There's some maintenance I'm thinking about before I do that.  The generator should have its oil and filters changed... at least the air filter. It doesn't have an oil filter.  YouTube to the rescue: here's a detailed video of how to do that.  The manuals for the generator are all on line, and I even have paper copies in the thick binder I got with the rig.  I do mean thick:



I'm lucky: some people who buy used RV's don't get manuals, or service records.  I got both.  I'm hoping to maintain the records so whoever owns this rig next will have good info on what I did and why.

I digress.  For some reason, messing with the generator doesn't scare me.  I grew up with small gasoline engines on various lawn mowers and other gear.  I can even gap a park plug, although I'm not sure anyone does that any more.  But this idea of working on the generator, or "genset" as we RV'ers seem to call them, has led me into truly scary territory.

Why can't I change the oil up front?  Mess with the Beast's most beastly parts?  Whoa --

I can't think of a compelling reason not to.  It's pretty simple; the process is about exactly the same as what I'd do with a small engine.  And, mirabile dictu, there's a YouTube video which goes through the process for my exact engine: a Ford V-10 6.8L.  What could go wrong?   ;-)

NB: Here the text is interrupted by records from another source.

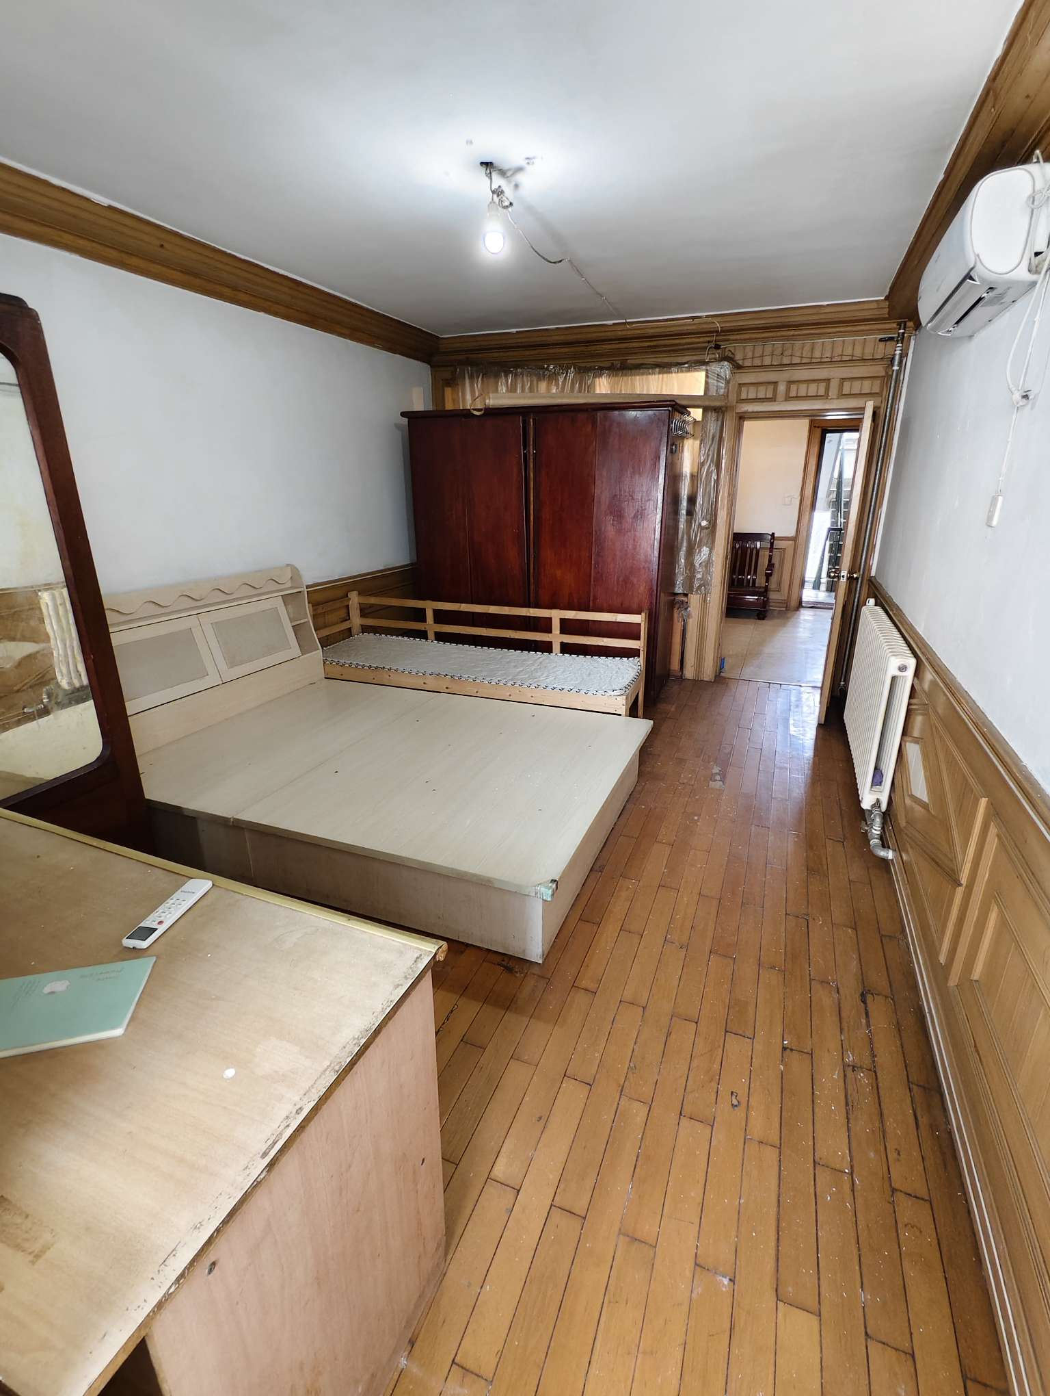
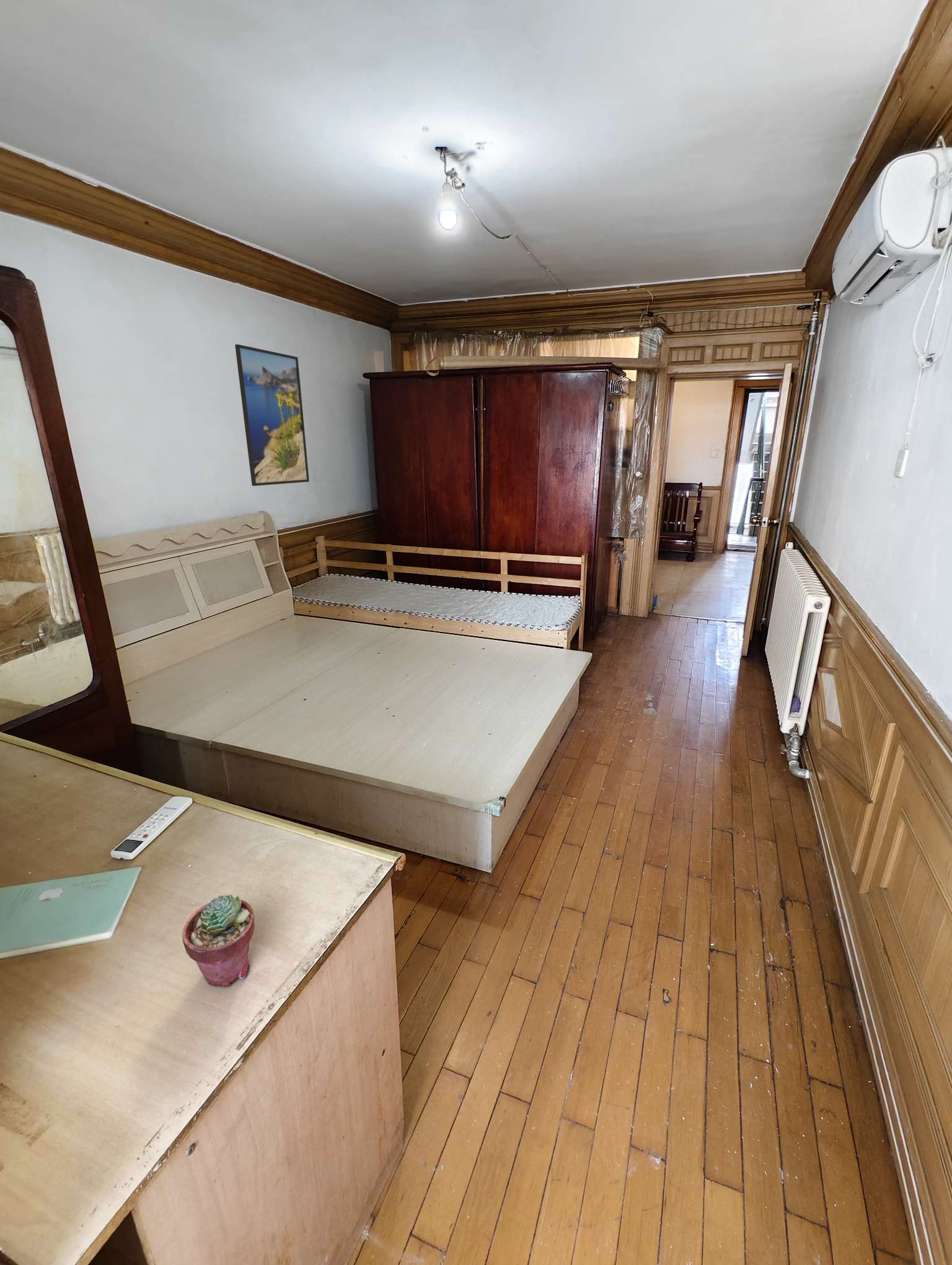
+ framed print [234,344,310,487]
+ potted succulent [182,894,255,988]
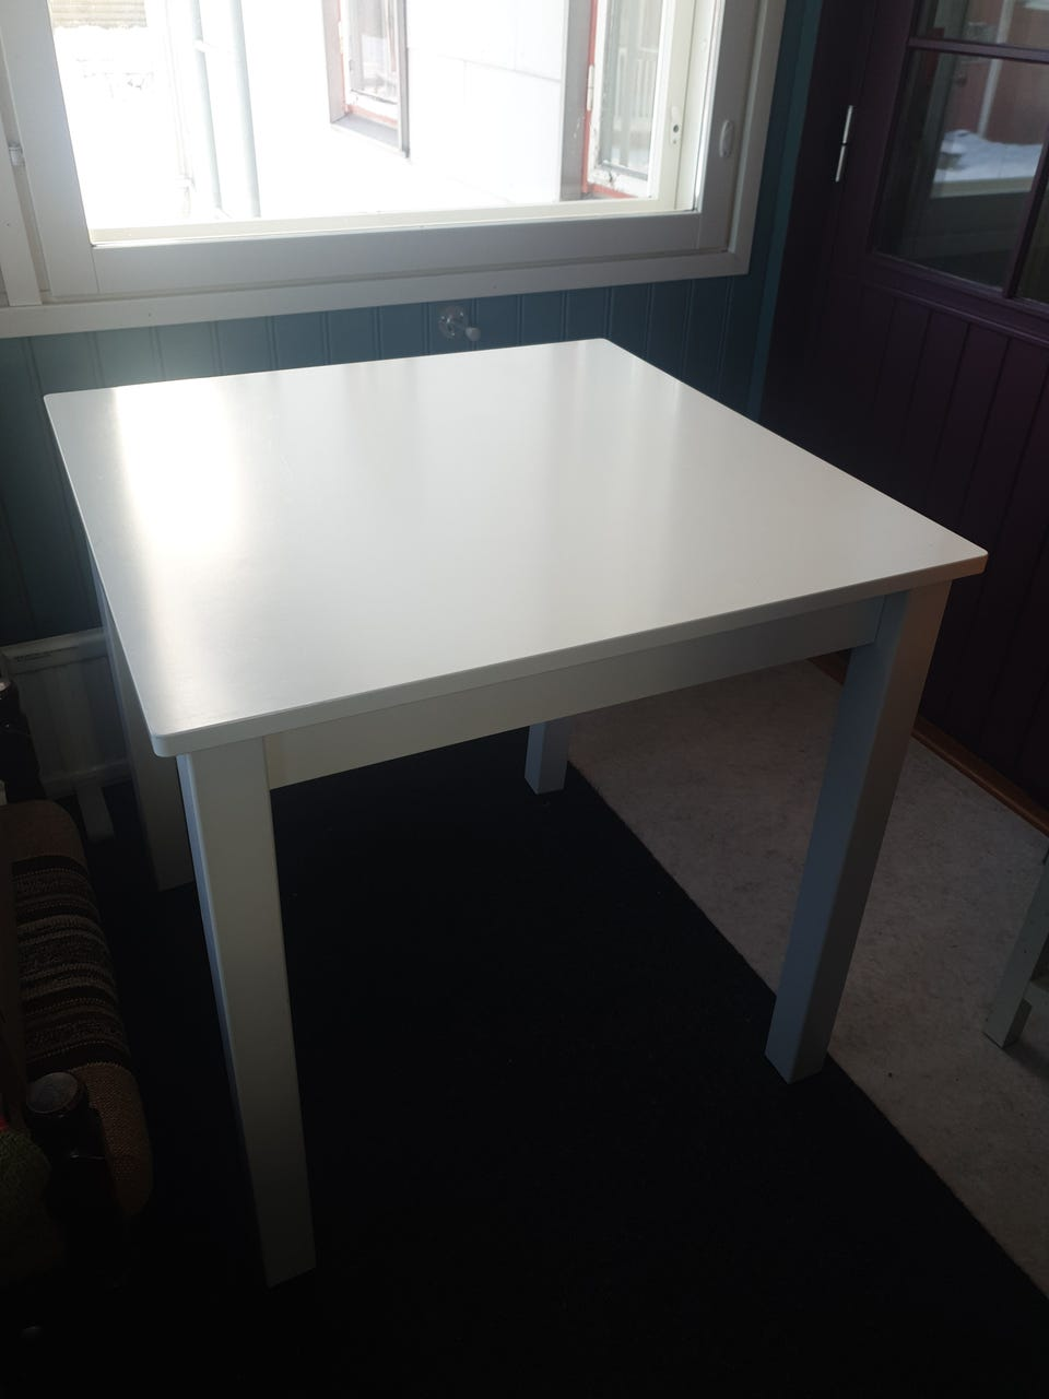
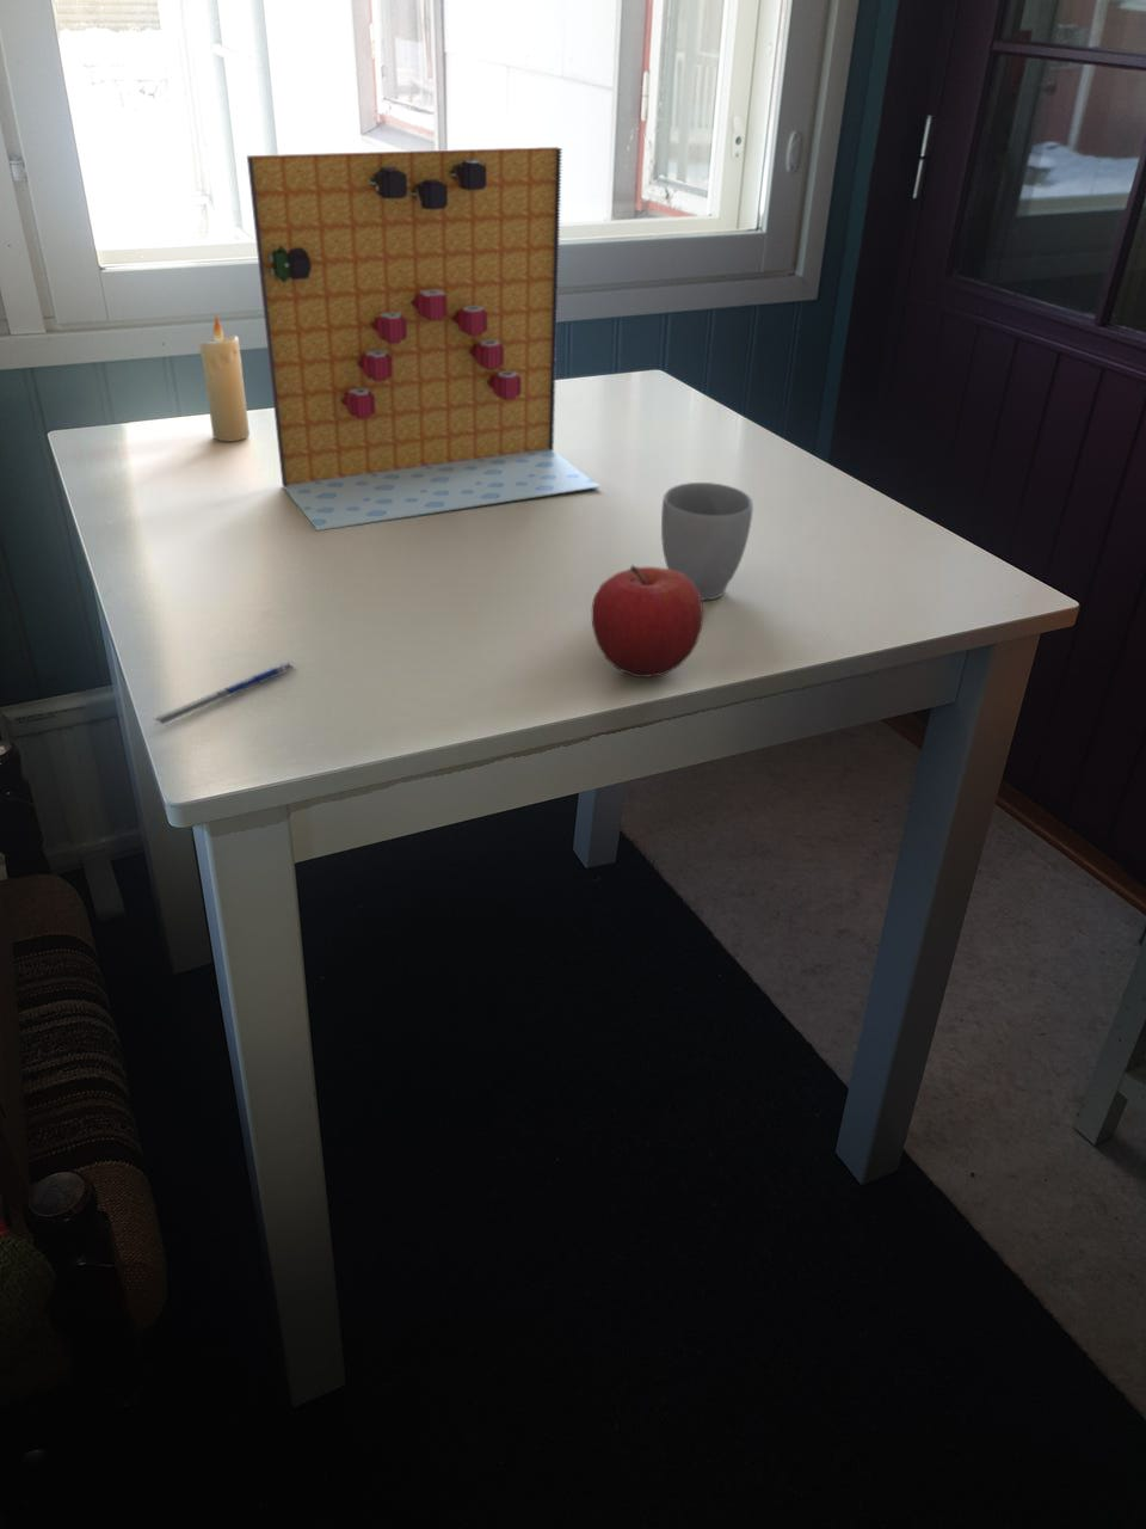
+ mug [660,482,755,601]
+ fruit [591,563,704,679]
+ candle [199,315,250,442]
+ board game [246,146,602,532]
+ pen [153,662,296,727]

The thing holding me back here isn't conceptual complexity.  This is emphatically NOT rocket science.  It's intuitions: how tight is too tight for that filler plug?  How much force will it take to remove the old oil filter?  The way to develop intuitions is with experience, right?

Why do this myself?   I'd save some money.  Not a lot, but with multi-thousand-dollar repair bills for stuff I cannot do, maybe saving a few bucks on stuff I can do makes sense.  It's not the money, though.  It's claiming ownership of this enterprise of RV travel, de-mystifying the machine I'm traveling in and dependent on.  And hell, it's a few macho points, which have increasing value as the birthdays mount up.

If I do this myself, what I'll miss out on in is the inspection Buck's technician gives the rig when he's changing the oil and fluids.  But I can take it in for that, from time to time, and they don't even charge for it.

We'll see.  More coffee!

1 comment:

  1. Shroud ordered from Amazon. After all that, it was the one I thought it was.